THE PROBLEM: Where does the word "LIST" appear in the entries below? Copy each line that holds it.

DATASET:
——————————

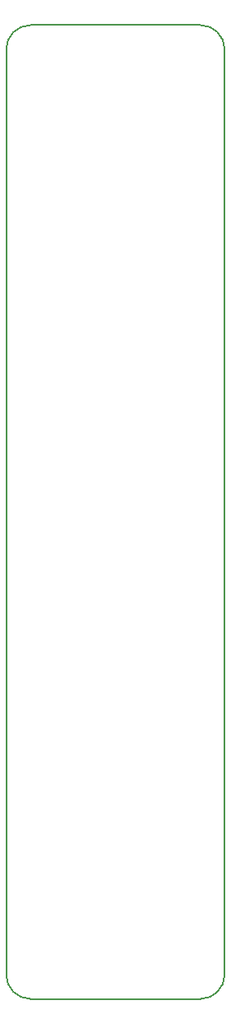
<source format=gm1>
G04 #@! TF.GenerationSoftware,KiCad,Pcbnew,(5.0.2)-1*
G04 #@! TF.CreationDate,2019-10-12T15:34:41+09:00*
G04 #@! TF.ProjectId,relay,72656c61-792e-46b6-9963-61645f706362,rev?*
G04 #@! TF.SameCoordinates,Original*
G04 #@! TF.FileFunction,Profile,NP*
%FSLAX46Y46*%
G04 Gerber Fmt 4.6, Leading zero omitted, Abs format (unit mm)*
G04 Created by KiCad (PCBNEW (5.0.2)-1) date 2019/10/12 15:34:41*
%MOMM*%
%LPD*%
G01*
G04 APERTURE LIST*
%ADD10C,0.150000*%
G04 APERTURE END LIST*
D10*
X160000000Y-145000000D02*
X157500000Y-145000000D01*
X160000000Y-45000000D02*
X157500000Y-45000000D01*
X162500000Y-142500000D02*
G75*
G02X160000000Y-145000000I-2500000J0D01*
G01*
X142500000Y-145000000D02*
G75*
G02X140000000Y-142500000I0J2500000D01*
G01*
X140000000Y-47500000D02*
G75*
G02X142500000Y-45000000I2500000J0D01*
G01*
X160000000Y-45000000D02*
G75*
G02X162500000Y-47500000I0J-2500000D01*
G01*
X157500000Y-145000000D02*
X142500000Y-145000000D01*
X162500000Y-47500000D02*
X162500000Y-142500000D01*
X142500000Y-45000000D02*
X157500000Y-45000000D01*
X140000000Y-47500000D02*
X140000000Y-142500000D01*
M02*

</source>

——————————

TASK RESPONSE:
G04 APERTURE LIST*
G04 APERTURE END LIST*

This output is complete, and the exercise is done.